::: MATERIAL PROVIDED
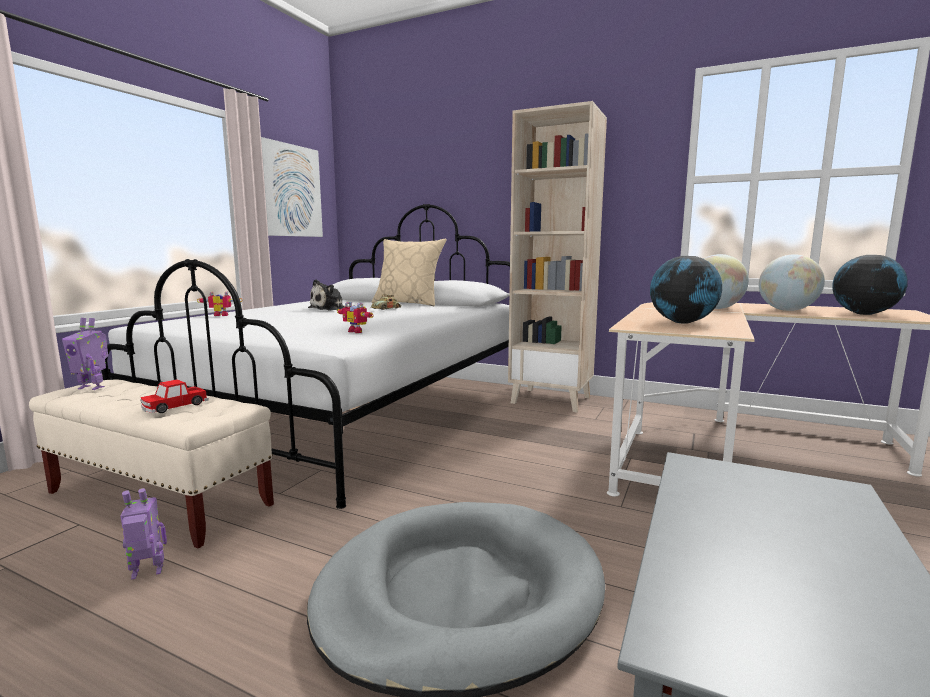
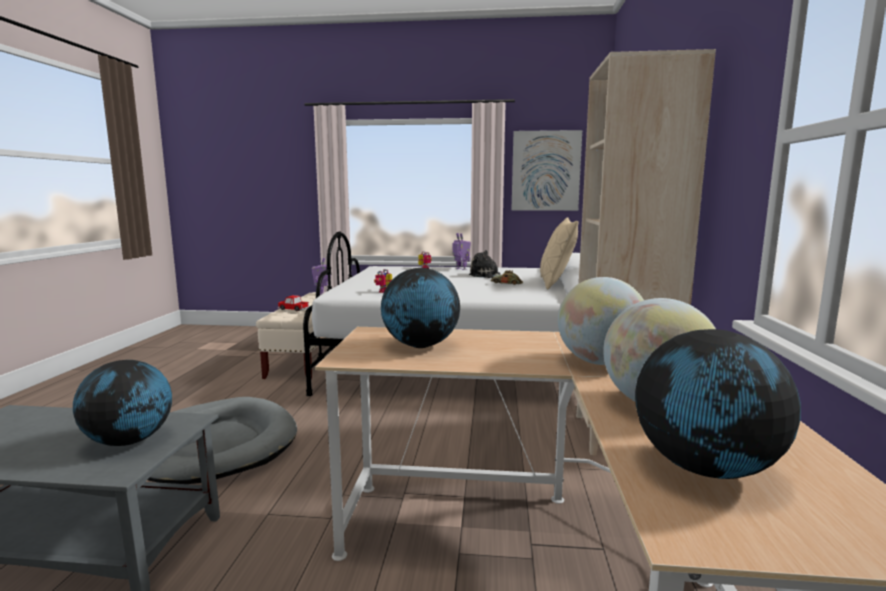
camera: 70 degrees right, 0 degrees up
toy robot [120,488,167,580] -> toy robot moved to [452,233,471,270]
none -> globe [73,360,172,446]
::::::
::: MATERIAL PROVIDED
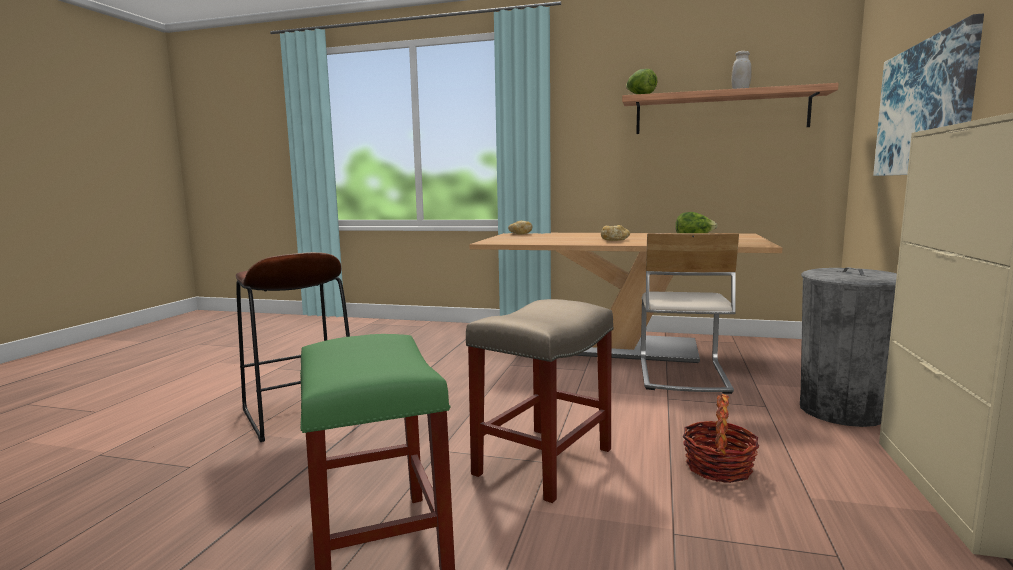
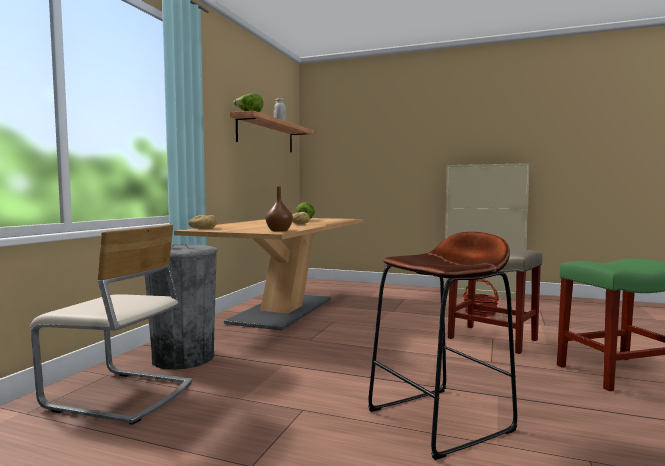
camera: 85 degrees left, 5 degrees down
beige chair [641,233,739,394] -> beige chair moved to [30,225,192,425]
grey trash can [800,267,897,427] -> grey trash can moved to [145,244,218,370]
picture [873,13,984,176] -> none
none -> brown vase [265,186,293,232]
::::::
Reproduce the lines above, beginning at the line with "grey trash can [800,267,897,427]" and stopping after the line with "none -> brown vase [265,186,293,232]", exactly as they are.

# OUTPUT OF THE EXERCISE
grey trash can [800,267,897,427] -> grey trash can moved to [145,244,218,370]
picture [873,13,984,176] -> none
none -> brown vase [265,186,293,232]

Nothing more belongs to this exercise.